§ Available data
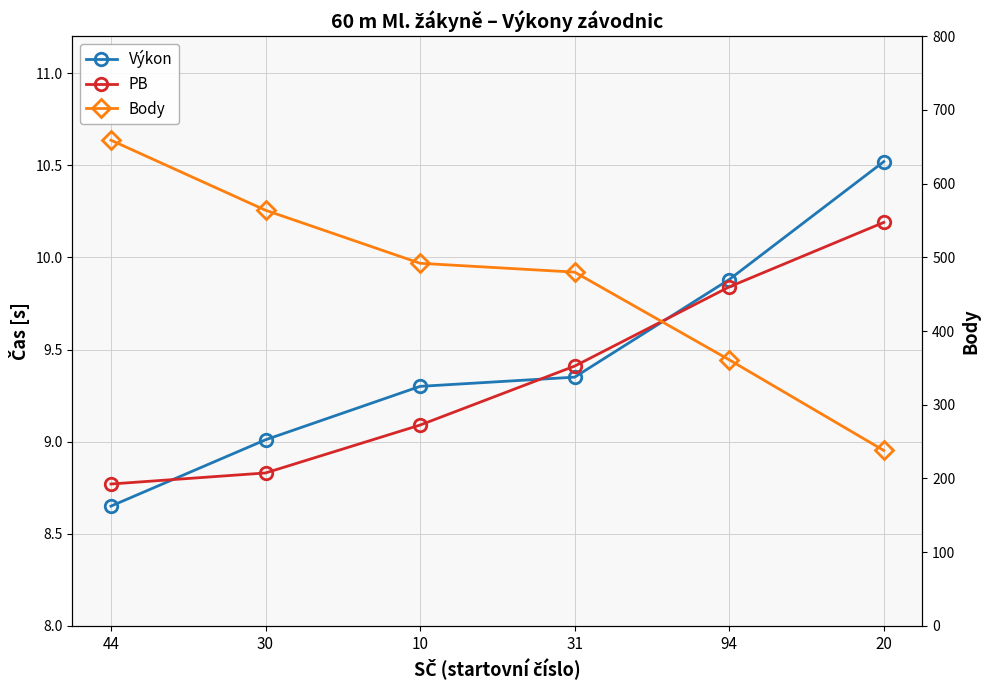

Which has a higher value, 10 or 94?

94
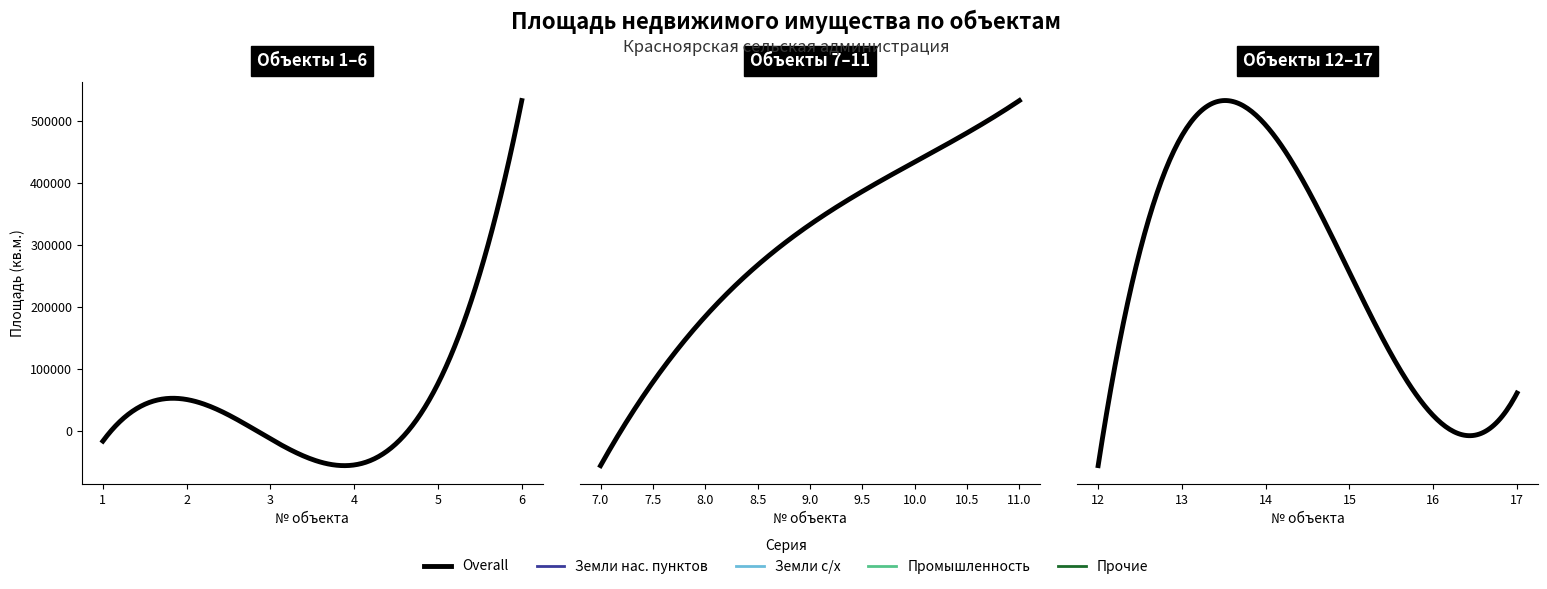

The chart shows a value of 754575 at 6. True or false?

False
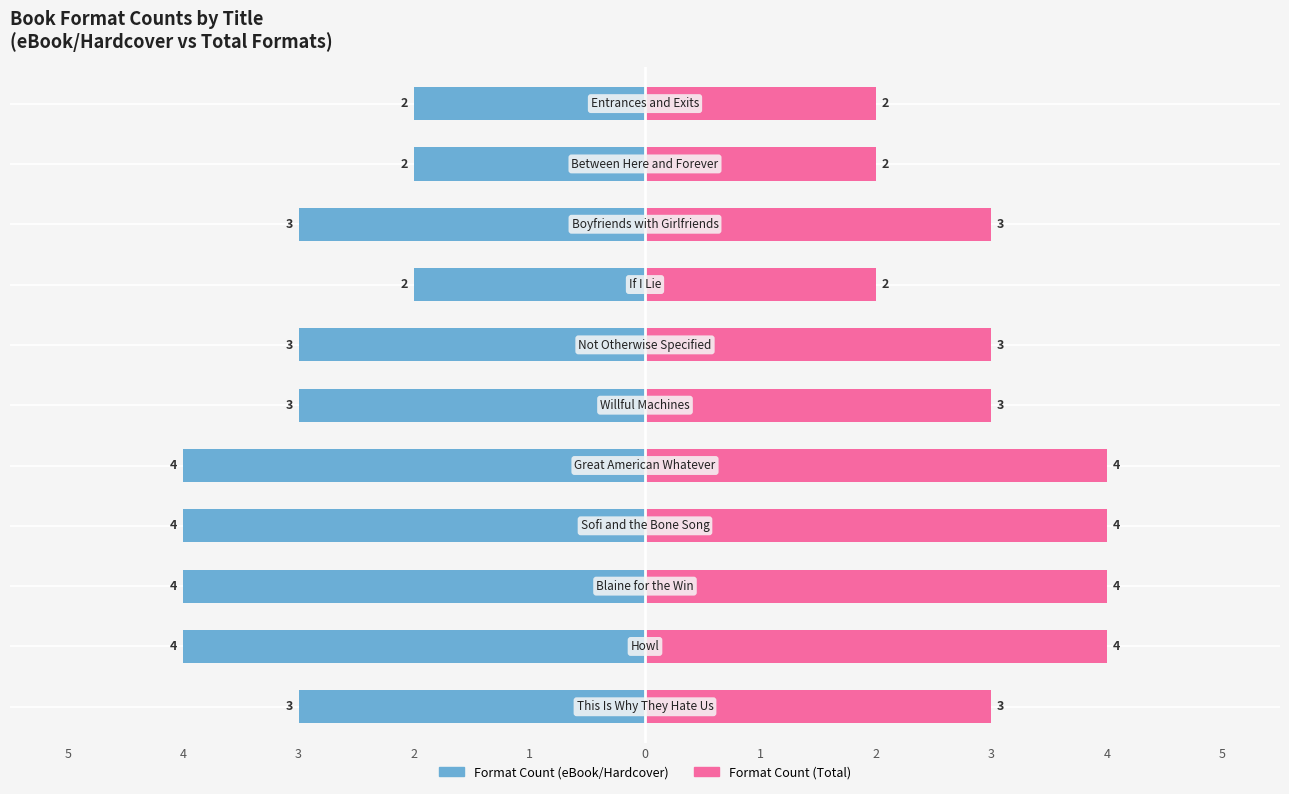

Reading left to right, transcribe all the data shown in this chart.

Format Count (eBook/Hardcover): 5=-3	4=-4	3=-4	2=-4	1=-4	0=-3	1=-3	2=-2	3=-3	4=-2	5=-2
Format Count (Total): 5=3	4=4	3=4	2=4	1=4	0=3	1=3	2=2	3=3	4=2	5=2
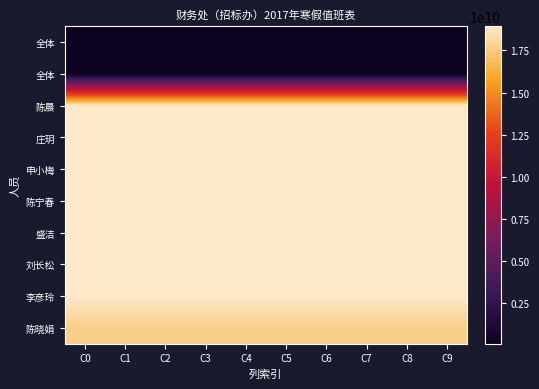

What is the greatest value displayed?

18936033362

§ Job
Return the text of all the items above, copied line for line without any changes, and leave out the pictures.

§ Solved exercise
Which has a higher value, 10 or 94?

94

The chart shows a value of 754575 at 6. True or false?

False

Reading left to right, transcribe all the data shown in this chart.

Format Count (eBook/Hardcover): 5=-3	4=-4	3=-4	2=-4	1=-4	0=-3	1=-3	2=-2	3=-3	4=-2	5=-2
Format Count (Total): 5=3	4=4	3=4	2=4	1=4	0=3	1=3	2=2	3=3	4=2	5=2

What is the greatest value displayed?

18936033362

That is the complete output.